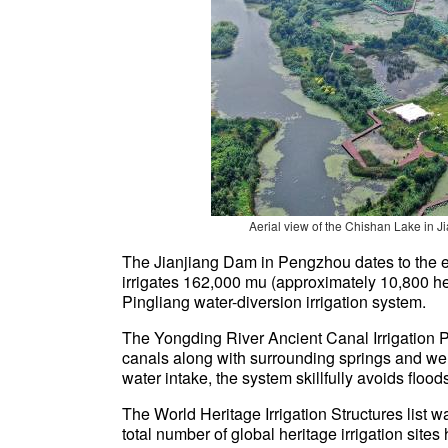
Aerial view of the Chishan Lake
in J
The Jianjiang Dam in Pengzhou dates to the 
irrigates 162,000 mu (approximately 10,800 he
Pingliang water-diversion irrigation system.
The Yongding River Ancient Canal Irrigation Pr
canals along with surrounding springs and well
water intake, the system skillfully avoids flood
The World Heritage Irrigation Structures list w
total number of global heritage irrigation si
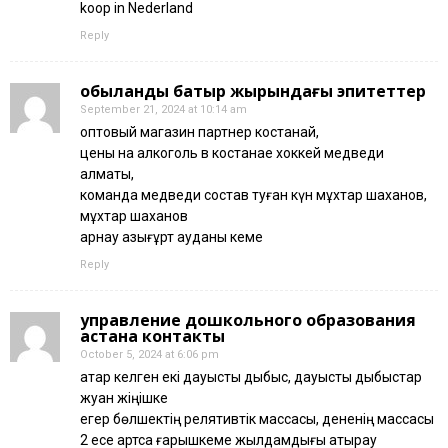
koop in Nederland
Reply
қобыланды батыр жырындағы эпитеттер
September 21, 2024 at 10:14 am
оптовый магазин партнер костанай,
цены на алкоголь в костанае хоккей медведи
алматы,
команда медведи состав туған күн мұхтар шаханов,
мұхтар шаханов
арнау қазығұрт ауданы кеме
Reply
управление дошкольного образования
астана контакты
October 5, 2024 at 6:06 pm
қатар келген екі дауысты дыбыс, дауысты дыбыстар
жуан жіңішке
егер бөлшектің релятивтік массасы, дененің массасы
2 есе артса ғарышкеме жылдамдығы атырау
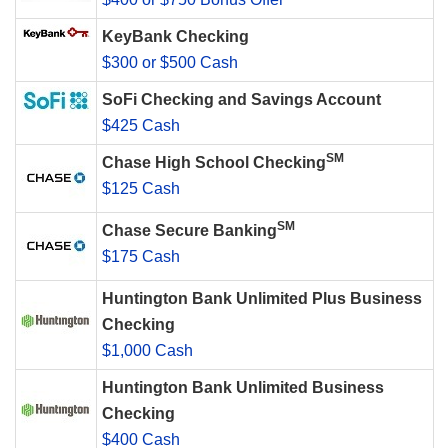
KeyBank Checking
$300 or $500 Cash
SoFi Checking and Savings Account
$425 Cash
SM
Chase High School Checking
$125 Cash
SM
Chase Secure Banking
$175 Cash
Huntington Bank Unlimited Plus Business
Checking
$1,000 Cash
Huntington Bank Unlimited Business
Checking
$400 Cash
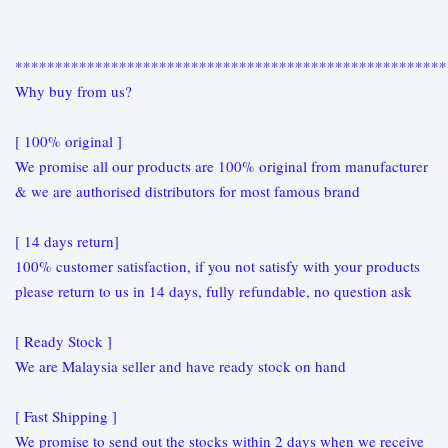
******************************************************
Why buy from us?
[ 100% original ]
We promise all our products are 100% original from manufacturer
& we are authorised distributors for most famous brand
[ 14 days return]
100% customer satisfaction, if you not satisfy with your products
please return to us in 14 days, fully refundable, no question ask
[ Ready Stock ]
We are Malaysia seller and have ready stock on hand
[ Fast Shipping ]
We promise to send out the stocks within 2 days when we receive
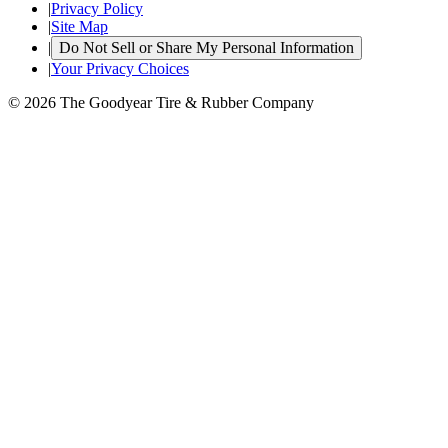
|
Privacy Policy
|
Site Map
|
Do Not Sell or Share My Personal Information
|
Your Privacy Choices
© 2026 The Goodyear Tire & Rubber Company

════════

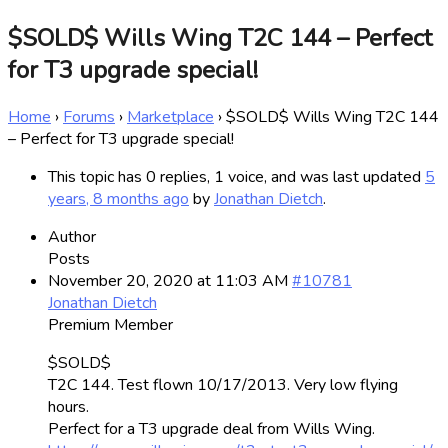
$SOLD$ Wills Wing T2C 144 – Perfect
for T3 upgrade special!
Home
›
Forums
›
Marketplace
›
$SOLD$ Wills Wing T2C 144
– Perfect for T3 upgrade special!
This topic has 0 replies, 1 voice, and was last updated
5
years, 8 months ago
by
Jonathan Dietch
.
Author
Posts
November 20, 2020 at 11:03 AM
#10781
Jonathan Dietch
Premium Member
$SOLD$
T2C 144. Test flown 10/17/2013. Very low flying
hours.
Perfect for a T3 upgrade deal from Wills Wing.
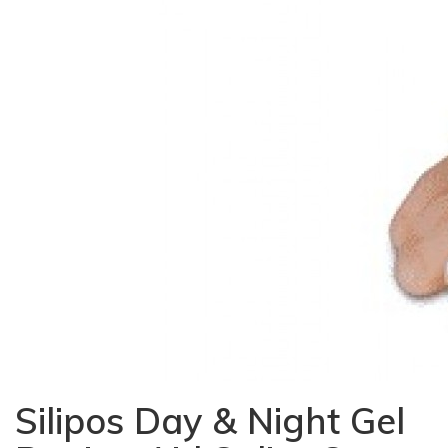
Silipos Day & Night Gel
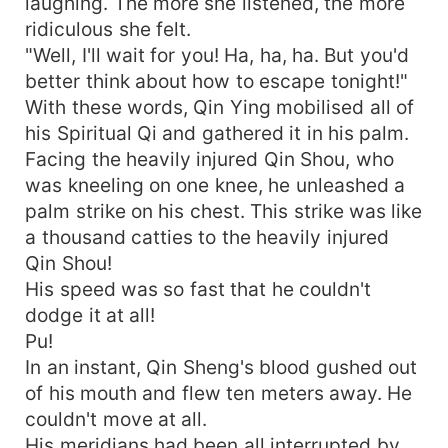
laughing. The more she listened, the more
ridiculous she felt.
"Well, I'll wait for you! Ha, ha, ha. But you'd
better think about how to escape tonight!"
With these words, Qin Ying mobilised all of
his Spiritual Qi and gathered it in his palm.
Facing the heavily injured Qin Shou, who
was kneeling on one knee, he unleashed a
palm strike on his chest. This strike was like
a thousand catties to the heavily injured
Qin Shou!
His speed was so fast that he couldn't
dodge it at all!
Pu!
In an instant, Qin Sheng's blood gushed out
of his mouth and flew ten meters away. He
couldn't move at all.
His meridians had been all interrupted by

════════

Task description: Pictures excluded, give again exactly and only the lines of the material above from the line with "please return to" through the line with "Tire & Rubber Company".

Exercise response:
please return to us in 14 days, fully refundable, no question ask
[ Ready Stock ]
We are Malaysia seller and have ready stock on hand
[ Fast Shipping ]
We promise to send out the stocks within 2 days when we receive
|
Privacy Policy
|
Site Map
|
Do Not Sell or Share My Personal Information
|
Your Privacy Choices
© 2026 The Goodyear Tire & Rubber Company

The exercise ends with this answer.